Of course, the warranty provisions reflects activity levels that, say on one hand, we expect to see kind of going forward. Of course, if there are issues on turbines that have been sold in the past, that gets factored into the levels that we are looking at. It's really a combination of those things you're looking at when you're looking at the warranty provisions. It's a reflection of what we see would be needed at the point in time when we made that provision, so to say.
Okay. My second question goes to cost inflation. I know we have been touched upon this topic in this call. If you look at the world today, do you still need to raise turbine prices or are you happy about the underlying turbine prices, or it's actually starting a cost inflation? That'll be my second question.
I could be a little tempted to ask you, Claus, do you expect your salary to go up or down? Because I think actually as inflation is becoming sticky. Guys, all around the world right now, inflation is becoming more and more sticky. I think we have to get used to right now that, which is also why encouragement from our side is to look at PPAs and other stuff with indexations because there is no place to run. Electricity and the whole components going into inflation are becoming sticky. I have to say right now, turbine prices are not coming down. The components and the raw materials, after probably a slightly lower level around year-end, we start seeing some of it coming back as increases.
Of course, you know, the underlying China is now fully open after Q4. Claus, inflation is not coming down, currently.
For sure. Okay. That's good to hear. Maybe not good to hear, but that's the situation at least.
That's the situation we both have to deal with, that's for sure.
Exactly. Thanks a lot.
The next question comes from Henry Tarr from Berenberg. Please go ahead.

[Tasks to perform]
1 > Extract the part of the call transcript above starting at "Of course, the" and ending at "provision, so to say.", copying it word for word.
2 > Extend the transcript of the call about turbine warranties and inflation, picking up right after its final sentence.

[Data rows]
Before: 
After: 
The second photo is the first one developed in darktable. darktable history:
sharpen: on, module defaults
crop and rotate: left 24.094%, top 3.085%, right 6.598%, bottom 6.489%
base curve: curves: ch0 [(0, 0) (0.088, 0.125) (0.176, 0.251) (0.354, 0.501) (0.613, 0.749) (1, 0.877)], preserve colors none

[Exercise responses]
1 >
Of course, the warranty provisions reflects activity levels that, say on one hand, we expect to see kind of going forward. Of course, if there are issues on turbines that have been sold in the past, that gets factored into the levels that we are looking at. It's really a combination of those things you're looking at when you're looking at the warranty provisions. It's a reflection of what we see would be needed at the point in time when we made that provision, so to say.

2 >
Hi there, and thanks for taking my questions. Two. One is just on the ASP. I know you talked about the scope and the geographic content and some repowering going into the number. If you could give us any more detail on that would be great. Then on the second question is on the service business. Is there a ceiling on the inflation adjustment or the indexation to some of these contracts or does it just run with CPI? Thank you.
Thanks, Henry. If I take the ASP first, I don't think the difference between 115 and 89 will give any breakdown of that. If you look at the quarters now, we've said that all along. It becomes a bit more lumpy with some of the larger also now onshore developing into larger orders, which means then you can start doing, "Hey, that customer paid this and that customer paid that." It sits well for us because when you have that breakdown, there is a breakthrough on some of the repowering in the U.S., which we have been talking about for a really a long point in time. Then you have hardly any EPC in this quarter. Those two as a sole explanation.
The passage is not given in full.